Grevillea crowleyae
- Conservation status: Endangered (IUCN 3.1)

Scientific classification
- Kingdom: Plantae
- Clade: Embryophytes
- Clade: Tracheophytes
- Clade: Spermatophytes
- Clade: Angiosperms
- Clade: Eudicots
- Order: Proteales
- Family: Proteaceae
- Genus: Grevillea
- Species: G. crowleyae
- Binomial name: Grevillea crowleyae Olde & Marriott

= Grevillea crowleyae =

- Genus: Grevillea
- Species: crowleyae
- Authority: Olde & Marriott
- Conservation status: EN

Species of shrub endemic to Western Australia

Grevillea crowleyae is a species of flowering plant in the family Proteaceae and is endemic to a restricted area in the south-west of Western Australia. It is a dense, spreading shrub with deeply divided leaves usually with three to seven linear lobes, and grey, pale yellowish or greenish flowers with a maroon-black style.

==Description==
Grevillea corrugata is a dense, spreading shrub that typically grows to a height of 0.5–1.5 m. Its leaves are 30–70 mm long and deeply divided with three to seven linear lobes 10–42 mm long and about 0.8 mm wide. The flowers are grey, pale yellowish or greenish and arranged in groups on a rachis 20–50 mm long, the pistil usually 34–38 mm long and the style maroon-black, sometimes red. Flowering occurs from August to November and the fruit is a woolly-hairy, oblong follicle 13–16 mm long.

==Taxonomy==
Grevillea crowleyae was first formally described in 1993 by Peter M. Olde and Neil R. Marriott in the journal Nuytsia from specimens collected by Olde near Darkan in 1991. The specific epithet (crowleyae) honours Valma Crowley, an amateur naturalist.

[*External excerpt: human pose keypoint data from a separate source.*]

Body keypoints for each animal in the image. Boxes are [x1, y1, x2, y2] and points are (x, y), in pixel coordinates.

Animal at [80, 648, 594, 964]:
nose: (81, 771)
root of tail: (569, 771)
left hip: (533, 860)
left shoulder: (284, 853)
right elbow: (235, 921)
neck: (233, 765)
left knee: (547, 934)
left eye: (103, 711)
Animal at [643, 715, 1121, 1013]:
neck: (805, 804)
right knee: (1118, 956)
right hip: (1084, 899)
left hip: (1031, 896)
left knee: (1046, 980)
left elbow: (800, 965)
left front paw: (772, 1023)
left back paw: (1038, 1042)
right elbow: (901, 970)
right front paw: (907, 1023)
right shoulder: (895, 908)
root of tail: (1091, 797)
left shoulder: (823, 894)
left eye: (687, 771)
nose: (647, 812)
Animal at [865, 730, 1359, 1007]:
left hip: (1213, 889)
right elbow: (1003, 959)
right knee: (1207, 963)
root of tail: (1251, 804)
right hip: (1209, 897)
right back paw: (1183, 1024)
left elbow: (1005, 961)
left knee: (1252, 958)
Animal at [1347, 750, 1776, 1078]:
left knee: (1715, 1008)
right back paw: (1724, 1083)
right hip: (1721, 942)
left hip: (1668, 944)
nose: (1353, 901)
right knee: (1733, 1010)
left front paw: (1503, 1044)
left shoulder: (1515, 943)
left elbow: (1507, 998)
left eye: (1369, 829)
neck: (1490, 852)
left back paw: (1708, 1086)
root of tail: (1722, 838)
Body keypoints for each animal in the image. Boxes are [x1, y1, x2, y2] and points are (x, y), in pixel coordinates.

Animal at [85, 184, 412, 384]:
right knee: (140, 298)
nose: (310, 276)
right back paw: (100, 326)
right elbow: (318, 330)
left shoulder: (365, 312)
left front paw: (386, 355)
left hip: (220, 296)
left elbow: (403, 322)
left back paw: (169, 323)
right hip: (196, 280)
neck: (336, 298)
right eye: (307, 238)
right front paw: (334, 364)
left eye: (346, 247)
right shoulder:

==Distribution and habitat==
This grevillea is only known about ten plants growing in a disturbed site in gravel pit in forest at the type location in the south-west of Western Australia.

==Conservation status==
Grevillea corrugata is listed as endangered on the IUCN Red List of Threatened Species due to its restricted, severely fragmented range and the continuing decline in habitat quality and number of mature individuals. A population decline of at least half over the past 75 years is inferred due to habitat clearing for agriculture and roads.

It is also listed as priority two by the Western Australian Government Department of Biodiversity, Conservation and Attractions, meaning that it is poorly known and from only one or a few locations.

The population is estimated to be fewer than 1,000 mature individuals. It is currently declining due to threats such as land clearing and competition with invasive weeds. It is unknown how susceptible the species is to dieback, a disease caused by Phytophtora pathogens.